# Permintaan Tugas:
Bagaimana kelanjutan tulisan tentang Ramadhan dan memelihara hati di bawah ini? Tuliskan lanjutannya, dimulai sesudah kalimat terakhir yang tercantum.

# Kutipan:
'''
Ramadhan dan Momentum Memelihara Hati

Ramadhan dan Momentum Memelihara Hati
OlehDr. Faridi, M.Si
Kepala Pusat Studi Islam dan Filsafat Universitas Muhammadiyah Malang

 


Salah satu hadits yang menggambarkan sikap tegas Rasulullah Saw terhadap orang-orang yang sedang berpuasa antara lain, bahwa pada bulan Ramadhan ada seorang wanita sedang mencaci-maki pembantunya, lalu Rasululullah mendengarnya, spontan beliau bersabda: Makanlah makanan ini! Sehingga perempuan tersebut menjawab: Saya sedang berpuasa ya Rasulullah. Rasulullah menimpali: Bagaimana mungkin kamu berpuasa padahal kamu mencaci maki pembantumu, sesungguhnya puasa itu menjadi penghalang bagi kamu untuk berbuat hal-hal tercela. Betapa sedikit orang yang (betul-betul)  berpuasa dan betapa banyak orang yang (sekadar) kelaparan.
'''
# Data Rekaman:
'''
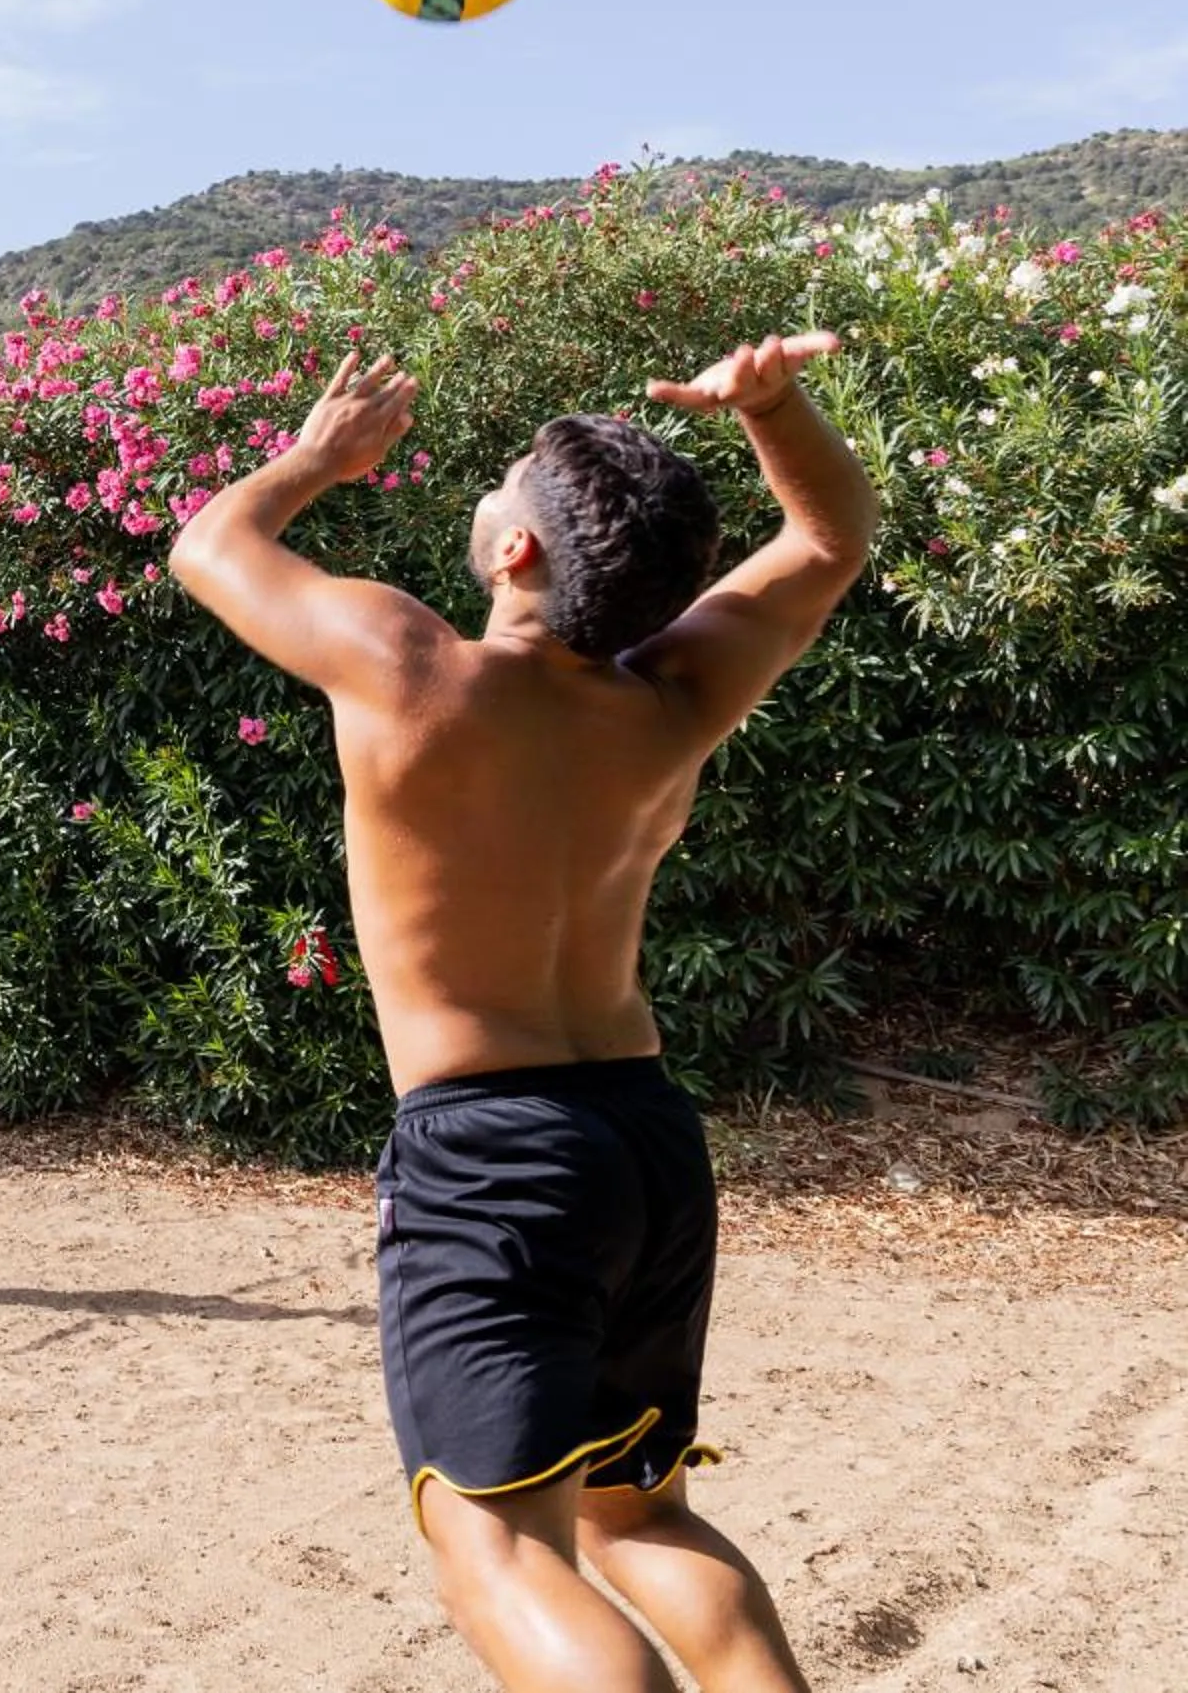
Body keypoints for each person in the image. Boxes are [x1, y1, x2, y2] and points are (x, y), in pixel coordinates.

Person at [167, 333, 875, 1693]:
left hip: (494, 1154)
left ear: (517, 558)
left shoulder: (404, 662)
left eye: (503, 488)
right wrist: (775, 408)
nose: (487, 499)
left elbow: (208, 547)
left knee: (498, 1550)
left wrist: (319, 457)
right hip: (645, 1140)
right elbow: (831, 536)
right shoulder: (676, 694)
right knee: (638, 1511)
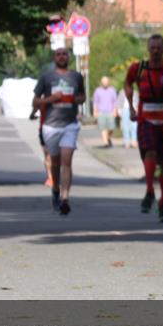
'''
# Hasil Latihan:
Pada dasarnya, hakikat puasa adalah mendidik manusia agar memiliki kepekaan fisik dan hati. Itulah sebabnya sejumlah larangan tidak diperkenankan untuk dikerjakan. Seseorang mungkin saja sanggup melaksanakan ibadah puasa sesuai dengan keseluruhan ketentuan fiqhiyyah, namun belum tentu sanggup mengaplikasikan nilai-nilai yang terkandung di balik ibadah  puasa secara sempurnah (kaffah).

Berbagai perilaku yang dilarang untuk dilakukan bagi orang yang sedang berpuasa sebenarnya fenomena dari semua agama. Artinya, agama apapun mengajarkan umatnya untuk berpuasa dengan berbagai variasinya. Islam mengajarkan agar penganutnya berpuasa selama satu bulan untuk menghindari makan dan minum, serta berhubungan seksual bagi suami-istri.

Dalam hal ini, dapat disimpulkan bahwa pada bulan Ramadhan, sesungguhnya sejumlah larangan yang hakikatnnya halal dilakukan -seperti makan dan minum, hubungan seksual antara suami istri- merupakan latihan fisik dan hati agar manusia dapat menahan diri dari aktifitas yang di bulan-bulan lain justru dibolehkan.

Salah satu kepekaan hati yang harus dijaga selama Ramadhan adalah memantapkan niat, bahwa kita menunaikan ibadah puasa betul-betul murni menjalankan perintah Allah Swt sebagai konsekuensi atas keimanan seorang hamba kepada Allah Swt.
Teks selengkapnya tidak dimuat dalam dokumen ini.